(1.) One Baba-P.W. 2 is the injured-cum-complainant. On 6-3-2003 around 8.30 p.m. P.W. 2 was working in the Mutton Shop. Accused familiar to him came and requested loan of Rs. 20/- . P.W. 2 refused. Accused became wild. He assaulted him and caused injuries with blade for not giving money.C. Ws. 2 to 4, who were at the scene rescued P.W. 2. P.W. 2 had gone to Police Station and lodged a complaint at 9.00 p.m. on the same day. P.W. 2 was examined by the doctors at 9.30 p.m. Wound certificate shows that P.W. 2 had sustained incised injury on the chest. The injuries are said to be simple in nature. Accused is held for committing offence under Section 307 of the Indian Penal Code, 1860. Trial Court acquitted the accused. State is in appeal.
(2.) The reasons given by the Trial Court while rejecting the evidence of P.W. 2 is untenable. The credibility of the evidence of P.W. 2 cannot be doubted. P.W. 2 has given complaint to the police within half an hour to the police and examined by the doctor immediately thereafter. These two circumstances would corroborate evidence of P.W. 2. The fact that other eye-witnesses are not examined is the fault of the State Public Prosecutor. The fact that the recovery is not done is the fault on the part of the Investigating Officer. Therefore, fault on the part of PP or Investigating Officer would not be a ground to reject the credible testimony of the injured witnesses. We are of the opinion that the evidence of P.W. 2 clearly proves the incident.

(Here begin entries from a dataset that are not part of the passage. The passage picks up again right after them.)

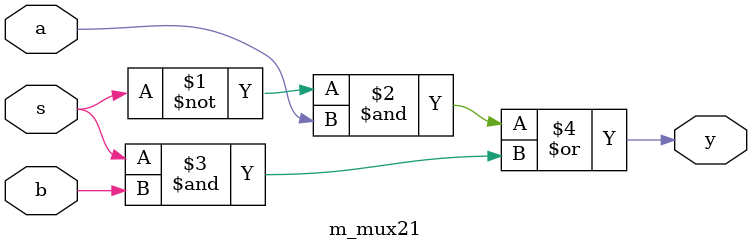
<source format=v>
module m_mux21(a,b,s,y);
    input a,b,s;
    output y;

    assign y=(~s&a)|(s&b);

    endmodule

</source>
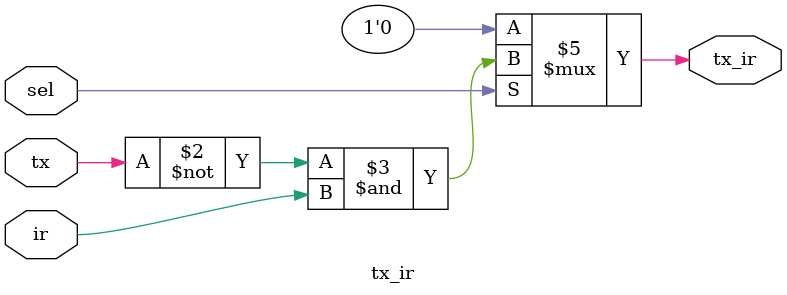
<source format=v>
module tx_ir(
	input wire tx, ir, sel,
	output reg tx_ir
);

		
	always @(tx, ir, sel)
		begin
			if (sel)
				tx_ir = ~tx & ir; 
			else
				tx_ir = 0; 
		end
	
endmodule

</source>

(3.) With regard to manner of assault and nature of injury, it is not suggested that accused had no intention of causing injury to P.W. 2. Accused is guilty of committing only offence under Section 323 of IPC. The order of acquittal is set aside. Accused is convicted under Section 324 of IPC. Accused was in detention for about one and half a year during trial. The said period is imposed as sentence and accused is deemed to have served the sentence. Accordingly, appeal is disposed of.